(DOCUMENT):

FORT LUPTON — Aims Community College’s South Campus in Fort Lupton will be celebrating its 30th anniversary in October. And Aug. 14 will be the one-year anniversary of the ribbon cutting on the campus’ Platte Building, a sleek and modern structure adorning the eastern half of the tidy campus.

But even with those milestone moments just around the corner, some administration staff got together July 8 and threw a little party because, well, just because.


“We felt like it would be good to take some time and celebrate our success,” said Brenda Rask, Dean of Aims’ Fort Lupton Campus.

What Rask and her staff were celebrating is the fact that enrollment numbers at the Fort Lupton Campus are up, and in a big way. 

Rask, as well as Jeff Reynolds, Dean of Instruction at Aims’ Greeley Campus, estimated enrollment to be up between 70 and 80 percent this summer, with a similar spike expected in the fall.

Reynolds called the enrollment increase in Fort Lupton a “tremendous boost” that he believes is at least partially attributed to an improved economy creating rising workforce needs.

But Reynolds said he thinks it also has to do with last year’s physical expansion, as well as the new programs and job training the Platte Building and it amenities — more than $1 million in technical training equipment — have afforded the next generation of students.  

“We think (the increase in enrollment) is largely attributable to these new programs we started,” he said. “We’ve definitely gotten a lot of interest from the community.”

Rask said community is key, of course, to a community college, and said Aims at Fort Lupton can best serve that community by understanding its workforce needs and identifying the interests of students before they begin looking into higher education and training.


Tailoring curriculum
to the community

According to Rask and others, both the $10-million Platte Building expansion and the programs that followed were a culmination of ongoing efforts by, among others, college administration, the state’s Department of Labor, the Colorado Community College System, and various industry stakeholders, particularly those looking for qualified candidates in the most employee-hungry industries.

(INSTRUCTION):
Continue the article on the Aims Community College Fort Lupton campus, starting after its final sentence. The listing that comes next has no connection to the article about the Aims Community College Fort Lupton campus.

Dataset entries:
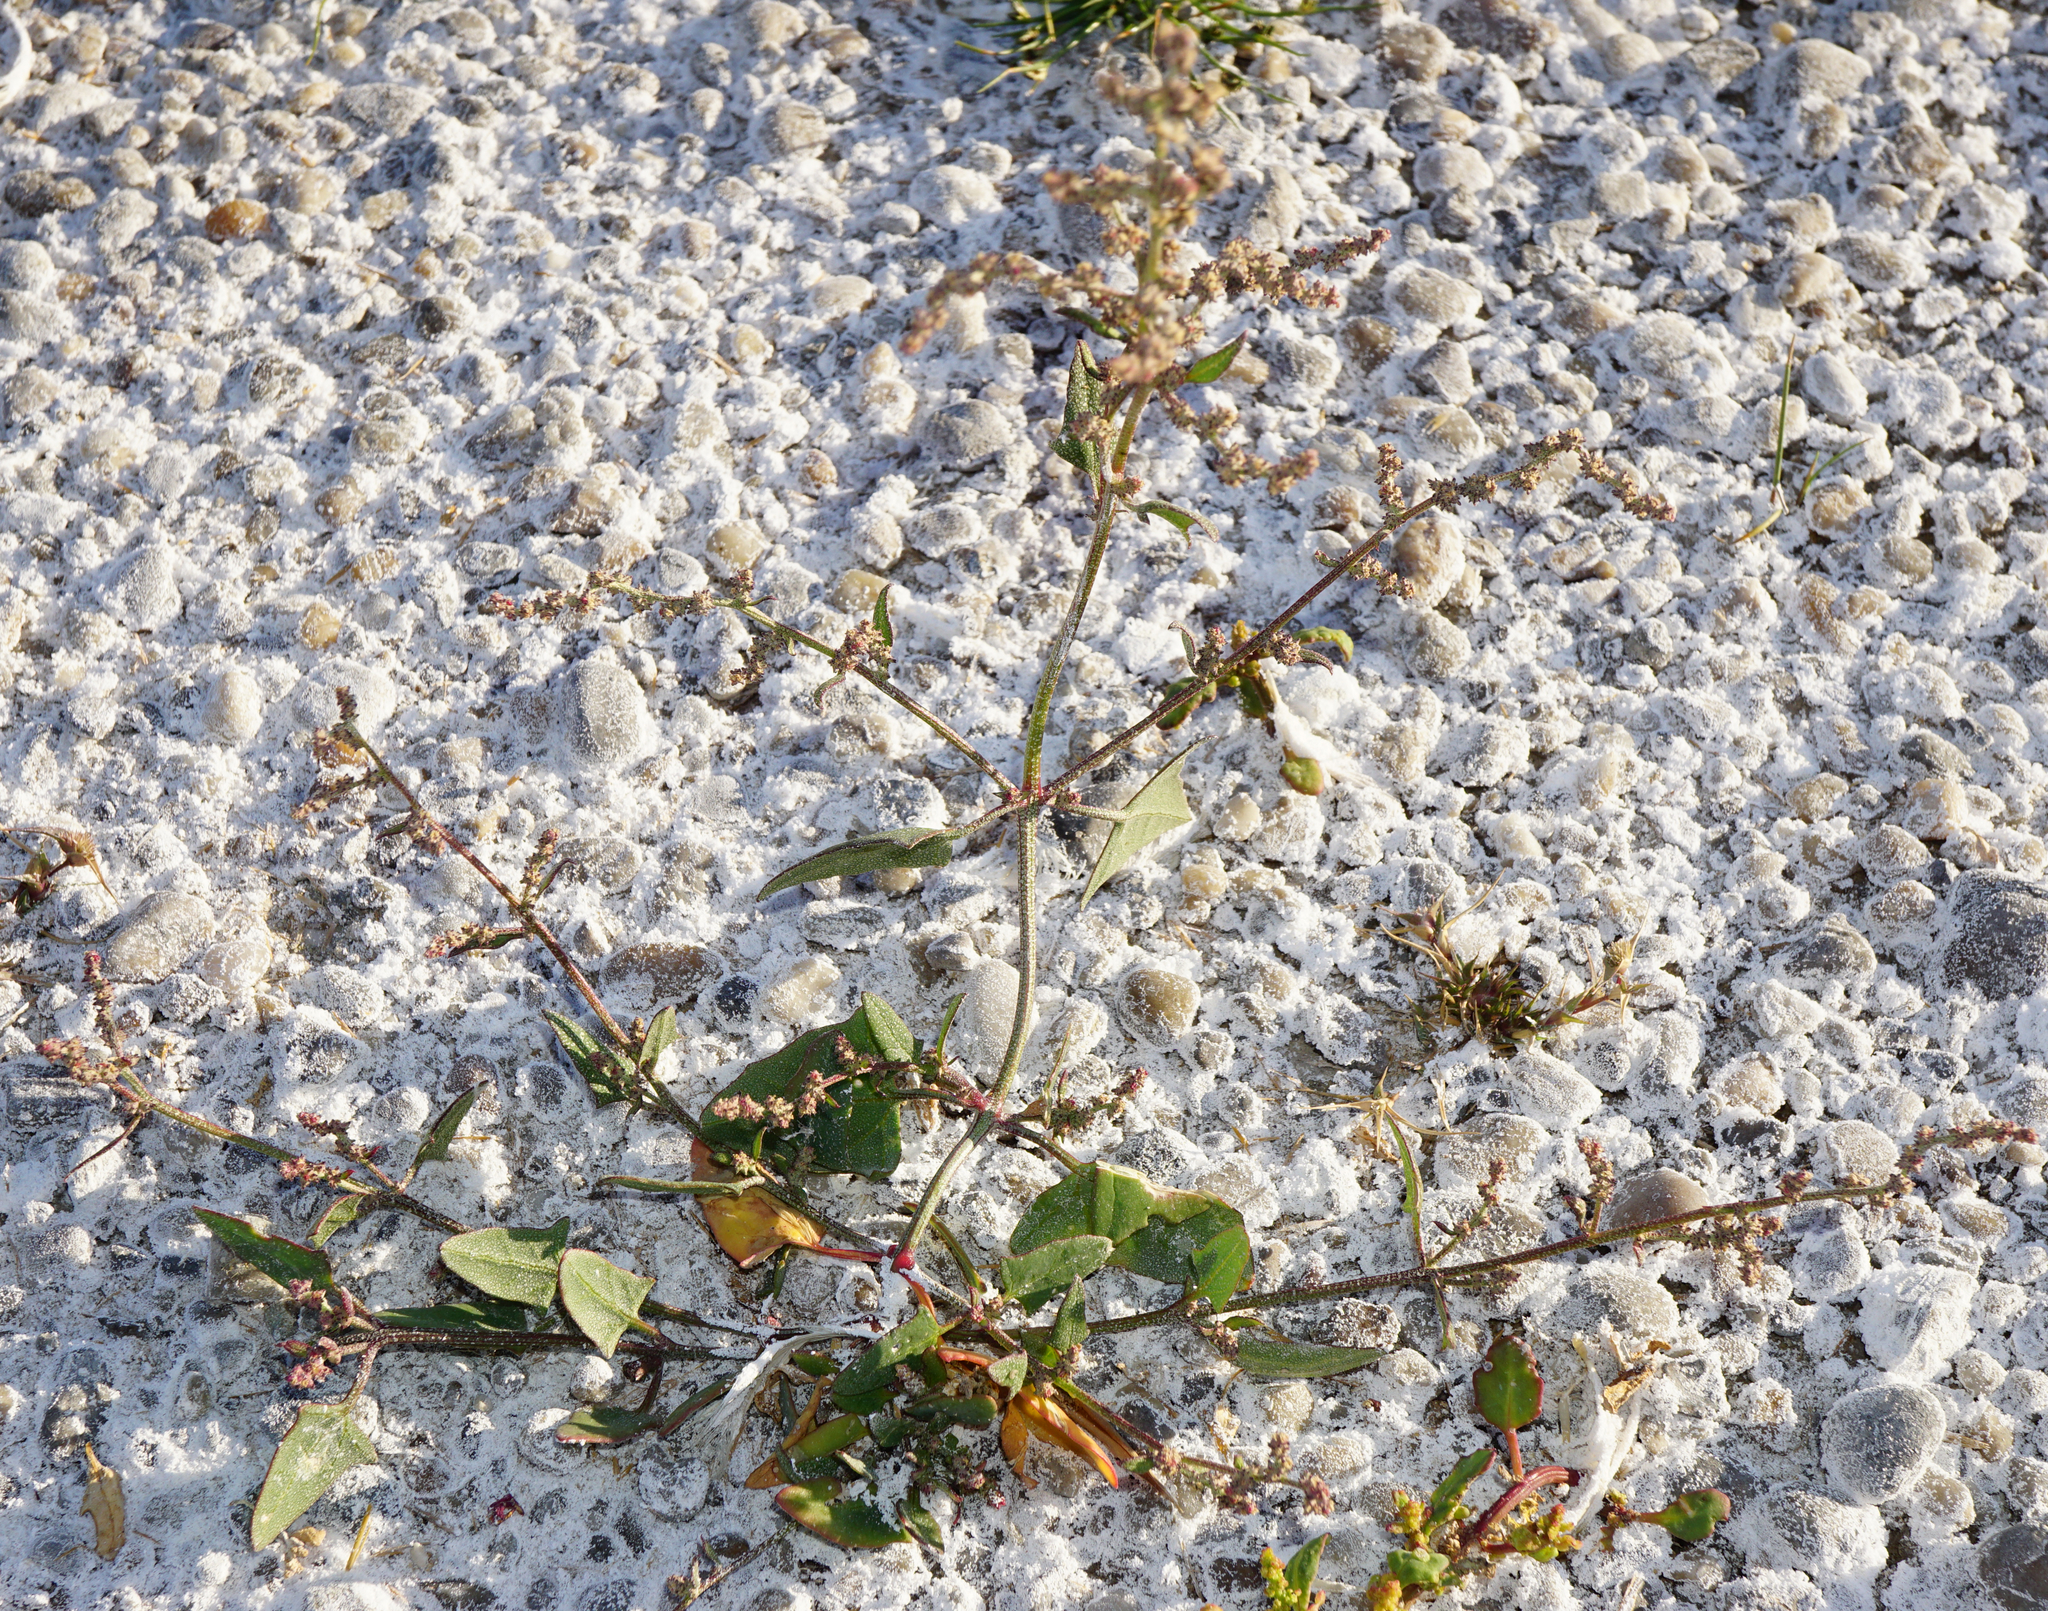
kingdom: Plantae
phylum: Tracheophyta
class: Magnoliopsida
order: Caryophyllales
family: Amaranthaceae
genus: Atriplex
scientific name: Atriplex prostrata
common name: Spear-leaved orache
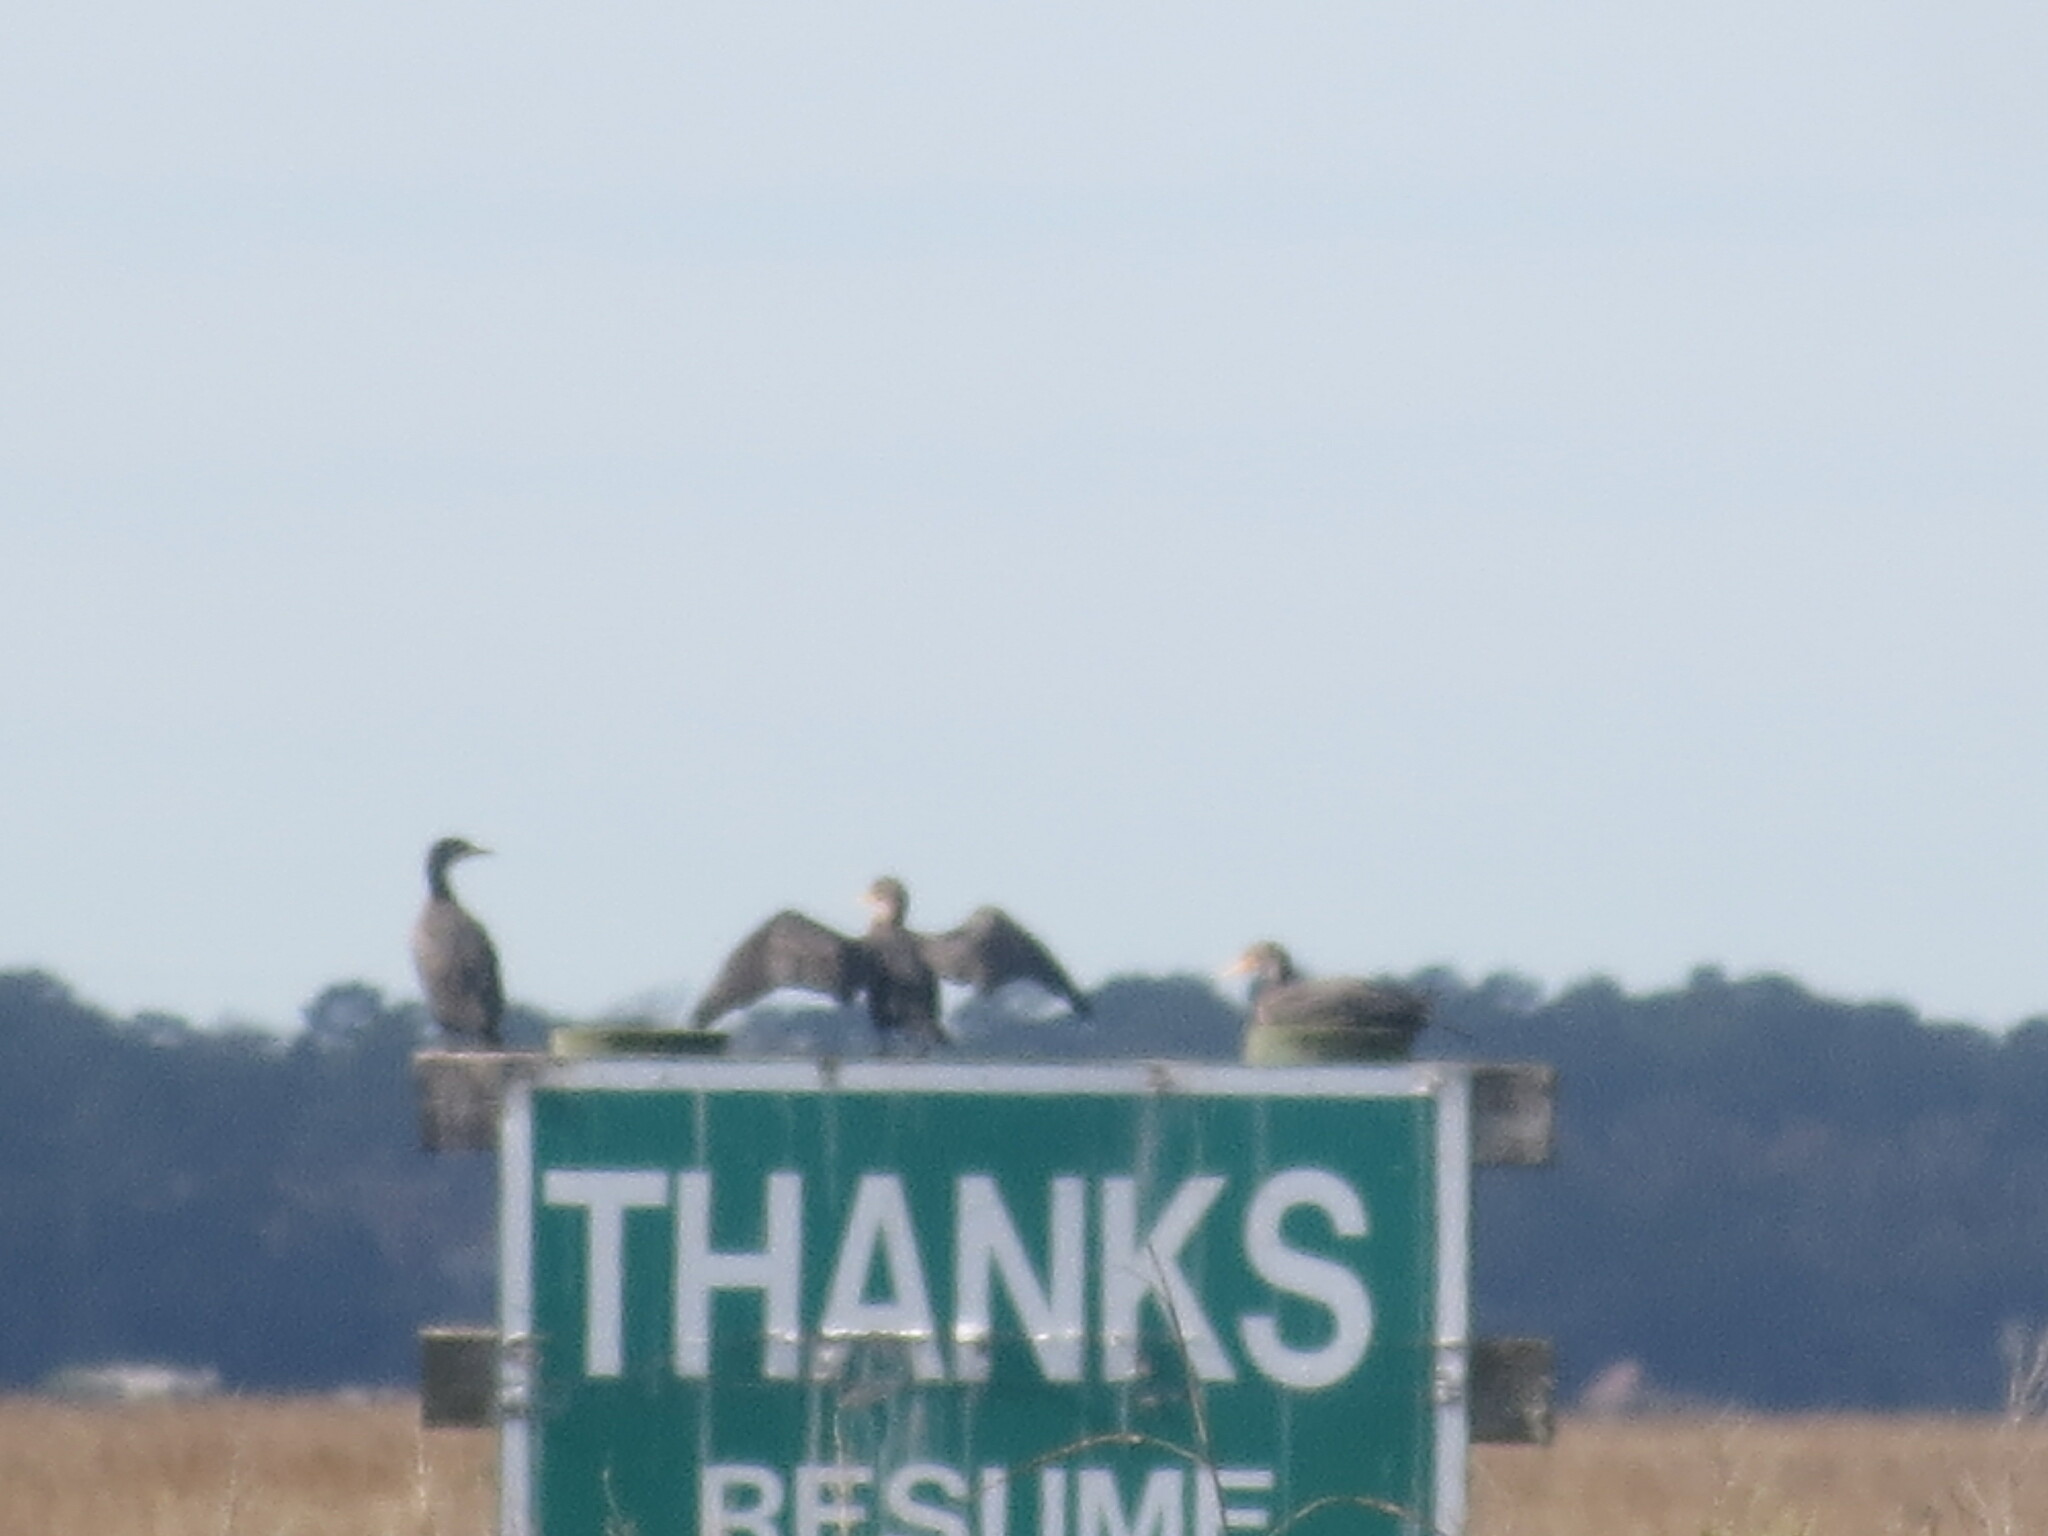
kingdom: Animalia
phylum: Chordata
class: Aves
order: Suliformes
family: Phalacrocoracidae
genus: Phalacrocorax
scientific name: Phalacrocorax auritus
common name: Double-crested cormorant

(ANSWER TO THE PROBLEM):
“You know, it all kind of happened at the same time,” she said, adding that all programs and expansion at Aims are always based largely on community feedback and workforce needs. 

“We’re constantly watching to see what’s going on in the economy and what the needs are in terms of employment regionally, statewide and nationally,” Rask added. “Though, since we are a district college, our main priority is to first serve the needs of the community.”

Regionally, the workforce needs are clear and evident: Weld County remains one of the top producing counties in the nation in terms of both oil and gas development and, of course, agriculture, the latter of which is as strong as it has ever been in northern Colorado and beyond, according to Rask.

“A lot of the state’s economic foundation still comes from agriculture,” she said. “Just watch the trucks in the morning and afternoon and you can kind of see what the base of industry is in the area.”

The beauty of the Career and Technical Education (CTE) programs at Aims, said Rask, is that much of the training available through the Platte labs — including the new welding program — applies equally to both industries.

Agriculture and engineering technology instructor, Weston McCary, agreed.

“We have a full welding lab that is shared between oil and gas and agriculture,” McCary said. “There’s a ton of welding — pipe welding and pipefitting — that goes on with oil and gas. But at the same time, (the agriculture industry) uses the same thing, and there’s a lot of crossover, which is cool.”


Lots of options

Rask pointed out that Aims is no one-trick pony in terms of technical education. Rather, she said they remain strongly committed to other industries and staple CTE training programs that have long been a part of the Aims curriculum, including nursing and aviation. College-wide, Rask said Aims has more than 160 certificate and degree programs that “operate as approved by the state,” including the recently added carpentry program.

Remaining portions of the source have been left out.